Indico Data receives top position in Everest Group's Intelligent Document Processing (IDP) Insurance PEAK Matrix® 2024
Read More
  Everest Group IDP
             PEAK Matrix® 2022  
Indico Named as Major Contender and Star Performer in Everest Group's PEAK Matrix® for Intelligent Document Processing (IDP)
Access the Report

BLOG

Fortnite vs. PUBG: Data Science Lessons Learned

May 1, 2018 | Data Science, Developers, Text Data Use Case, Tutorials

Back to Blog

I’d like to preface this post with the fact that what I do on a day-to-day basis isn’t data science. I spend my days building the web-based tools that make using indico’s core tech easier. So when I was asked to do a small data science project and write a post about it, I truly felt a little out of my depth. I’m going to share the lessons and techniques I learned in hopes that it will help you with your own analysis work.
As an avid gamer, I thought it might be interesting to explore how others view two of the hottest games out there right now: Fortnite and Player Unknown Battlegrounds (PUBG). Both of these games feature a large PVP, last player standing style game—known as Battle Royale—as well as large, active fanbases. To try to get a better understanding of the players, we’ll turn to Twitter.

Both sets of data I will be working with in this project consist of several thousand tweets scraped using the Twitter API in early 2018, saved in JSON format. There are many ways in which you can pull down tweet dumps like this, but I used this easy-to-use scraper if you want to grab some yourself to analyze with this tutorial. This piece also assumes that you are familiar with writing Python and Javascript code at an intermediate level.

Approach and Getting Started

My first approach was to analyze each set of tweets with a couple of the most popular indico APIs: Sentiment and Emotion. I wanted to get a beat on how the players felt about the games overall. The first task was to build a script that iterated over our documents, made calls to the indico API in batches, and output the results to a CSV that I could import into a spreadsheet.

Let’s start by setting up a Python environment and adding our dependencies. For reference, I’m using Python 2.7 and virtualenv.

To follow along, you’ll need to pip install the following: tqdm, indicoio, and pandas. Additionally, you’ll need to have an indico API key.

To access the code, clone it from the GitHub repo.

A few notes about this script:

  1. We throw out non-English user tweets because the Emotion API only supports English, although Sentiment does offer multilingual support.
  2. There’s no recovery for batches that error out during the API calls. Instead, the batch of tweets is discarded. This is ok—since we are using such a large volume of data, it should not affect the results.
  3. Results are stored in memory until the job finishes, and then they are dumped to a CSV file via pandas. If you have an unreliable connection or are experiencing crashes, you might consider modifying the code to append to a CSV on each iteration.
  4. This script can make a LOT of calls to the API and therefore really ding your call allotment. Make sure that you have enough calls remaining in your monthly usage before running.

• Task requirements
1. Answer these questions about the blog post:
(a) Which version of Python does the author use?
(b) Which two indico APIs did the author first use to analyze the tweets?
(c) Why does the script discard tweets from non-English users?
2. Output the passage of the blog post starting at "To follow along, you’ll" and ending at "the GitHub repo.", word for word.
The data has no connection to the blog post.

(Stored data entries)
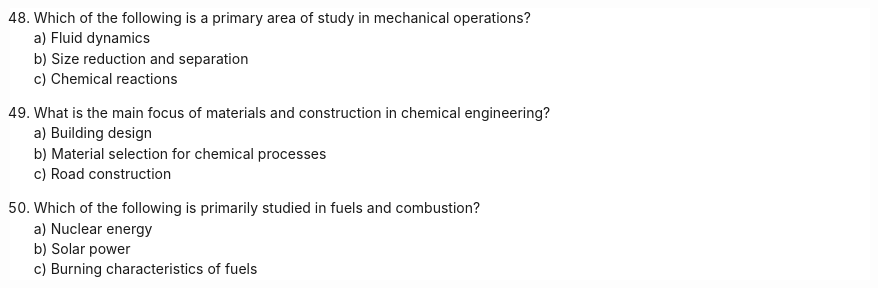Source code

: 48. Which of the following is a primary area of study in mechanical operations?  
    a) Fluid dynamics  
    b) Size reduction and separation  
    c) Chemical reactions

49. What is the main focus of materials and construction in chemical engineering?  
    a) Building design  
    b) Material selection for chemical processes  
    c) Road construction

50. Which of the following is primarily studied in fuels and combustion?  
    a) Nuclear energy  
    b) Solar power  
    c) Burning characteristics of fuels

• Responses in order
1.
(a) Python 2.7
(b) Sentiment and Emotion
(c) The Emotion API only supports English.

2.
To follow along, you’ll need to pip install the following: tqdm, indicoio, and pandas. Additionally, you’ll need to have an indico API key.

To access the code, clone it from the GitHub repo.